We’re on top in information technology, in financial sets, in infrastructure.’ Was he just overheating — India’s infrastructure, after all, is indisputably among the worst in Asia — or offering a fair assessment of one of the world’s great emerging economies?
Certainly India’s economy has begun to dazzle: it is on course to grow 9.2 per cent in the year to 31 March, and Goldman Sachs says it could grow by 8 per cent per year until 2020 — a rise as startling as China’s.
Mumbai’s Sensex stock market index rose 46.7 per cent last year — compared to the FTSE’s 10.7 per cent — and has returned an average of 22 per cent every year since 1991, almost three times more than the FTSE-100.
But how to invest in this red-hot growth story? India’s capital controls keep stiff.
Domestically listed stocks cannot be bought directly by foreign retail investors, so funds keep the best way in. HSBC’s GIF India Equity Fund has attained 151 per cent in the three years to December 2006; UTI’s International IT Fund is up 164 per cent over a similar period. Two JP Morgan funds pit the vicinity’s big emerging economies head-to-head, and India wins: the £390 million India Fund returned 167 per cent over the past three years, while the China Fund returned just 49 per cent.
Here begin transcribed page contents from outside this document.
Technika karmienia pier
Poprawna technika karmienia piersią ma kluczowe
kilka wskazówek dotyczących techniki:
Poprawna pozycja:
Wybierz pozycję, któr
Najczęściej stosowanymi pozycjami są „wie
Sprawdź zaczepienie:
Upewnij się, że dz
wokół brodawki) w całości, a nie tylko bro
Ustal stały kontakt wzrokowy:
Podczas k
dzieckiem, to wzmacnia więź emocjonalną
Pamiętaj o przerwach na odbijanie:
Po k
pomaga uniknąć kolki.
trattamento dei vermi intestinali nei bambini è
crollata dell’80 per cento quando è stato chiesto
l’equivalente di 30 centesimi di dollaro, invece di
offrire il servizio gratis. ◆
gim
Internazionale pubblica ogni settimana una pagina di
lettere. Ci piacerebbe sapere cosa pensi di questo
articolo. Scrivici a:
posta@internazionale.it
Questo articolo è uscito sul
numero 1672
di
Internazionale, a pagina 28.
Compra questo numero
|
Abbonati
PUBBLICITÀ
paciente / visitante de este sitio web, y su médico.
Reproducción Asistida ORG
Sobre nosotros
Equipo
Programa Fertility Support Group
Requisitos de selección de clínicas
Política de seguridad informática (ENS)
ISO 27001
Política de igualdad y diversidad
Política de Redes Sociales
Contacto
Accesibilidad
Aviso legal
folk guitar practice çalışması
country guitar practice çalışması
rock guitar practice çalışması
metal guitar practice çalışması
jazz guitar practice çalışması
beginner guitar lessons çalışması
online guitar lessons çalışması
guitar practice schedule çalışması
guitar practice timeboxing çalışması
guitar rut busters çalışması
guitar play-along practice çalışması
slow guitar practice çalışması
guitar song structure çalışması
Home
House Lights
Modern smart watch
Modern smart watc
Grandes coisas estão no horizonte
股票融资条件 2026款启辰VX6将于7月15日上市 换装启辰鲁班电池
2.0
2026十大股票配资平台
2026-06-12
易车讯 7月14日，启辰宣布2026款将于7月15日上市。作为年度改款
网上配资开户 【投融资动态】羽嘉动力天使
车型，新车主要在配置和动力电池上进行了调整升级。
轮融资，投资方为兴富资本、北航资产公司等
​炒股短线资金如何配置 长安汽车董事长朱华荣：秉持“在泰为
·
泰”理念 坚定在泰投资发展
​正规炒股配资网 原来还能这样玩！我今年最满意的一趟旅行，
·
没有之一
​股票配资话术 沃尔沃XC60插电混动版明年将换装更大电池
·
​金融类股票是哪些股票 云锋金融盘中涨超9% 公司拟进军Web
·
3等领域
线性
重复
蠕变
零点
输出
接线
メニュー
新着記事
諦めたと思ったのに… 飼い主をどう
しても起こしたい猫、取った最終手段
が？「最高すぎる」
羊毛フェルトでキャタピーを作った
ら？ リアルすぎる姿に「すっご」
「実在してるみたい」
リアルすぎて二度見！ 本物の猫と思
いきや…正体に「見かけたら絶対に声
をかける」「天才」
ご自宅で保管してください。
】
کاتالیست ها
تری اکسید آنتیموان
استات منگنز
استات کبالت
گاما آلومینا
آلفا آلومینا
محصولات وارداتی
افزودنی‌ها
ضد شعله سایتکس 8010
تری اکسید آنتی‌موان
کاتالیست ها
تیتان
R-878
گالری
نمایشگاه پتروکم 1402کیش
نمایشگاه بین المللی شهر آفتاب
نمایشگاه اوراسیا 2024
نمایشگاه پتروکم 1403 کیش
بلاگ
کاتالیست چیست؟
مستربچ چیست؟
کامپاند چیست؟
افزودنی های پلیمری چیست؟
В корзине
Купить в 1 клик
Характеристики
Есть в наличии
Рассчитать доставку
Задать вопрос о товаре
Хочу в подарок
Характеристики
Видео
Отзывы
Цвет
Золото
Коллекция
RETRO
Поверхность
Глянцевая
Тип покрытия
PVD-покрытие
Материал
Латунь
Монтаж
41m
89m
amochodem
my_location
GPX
A third option for would-be investors is to delve into your family tree and take advantage of your subcontinental roots. If you’re a non-resident Indian (an NRI) living in Britain or in other places, that won’t be difficult. New Delhi classifies anyone with a direct relative born up to two generations ago within the country’s existing borders as being ‘of Indian origin’, giving them the right to open domestic banking and broking accounts. the time of action is cumbersome, but it does allow those with a appropriate gene pool to invest directly in Indian-listed stocks.
or day-traders, India plc also offers a growing choice of overseas-listed stocks. In London, Deepak Lalwani of Astaire picks out cement firm Gujarat Ambuja, engineering firm Larsen & Toubro and two family-run groups, Reliance Industries and Mahindra & Mahindra. Among New York-listed Indian corporates, he picks drug-maker Dr Reddy, technology giants Infosys and Wipro, ICICI Bank as a consumer play, and Tata Motors.
Each stands to assistance from India’s intensifying consumer expansion and crying need for better infrastructure — £165 billion of public and private money will (in theory) be invested in improving roads, airports, communications and utilities over the next five years.
Lalwani also offers words of warning.
India’s booming markets are trading at a premium of 17 to 18 times forward earnings, compared to 12 to 14 times in most of Asia.
‘India remains an emerging market where stock-market corrections can be more harsh than in more developed countries, ‘ he says.
The expansion method many stocks are absurdly overpriced: India is a long-term investment story that will be punctuated by freakish highs and lows — but the overriding momentum will be upwards.
Another direct play on the India story comes via that old chestnut, character. In this country of 1.1 billion people, most of whom without a strong roof over their heads, real estate is staggeringly underexplored. There are more hotel rooms in Shanghai than in the whole of India and just one half of 1 per cent of India’s £420 billion stock market capitalisation is comprised of listed real estate corporations.
That is changing: in the past few months five Indian real estate funds have listed on Aim in London. Three — Hirco, Unitech Corporate Parks and Dev character Development — have been trading below their issue price, having being priced too richly. But they keep one of the few ways to invest in Indian character, and analysts tip them to retrieve.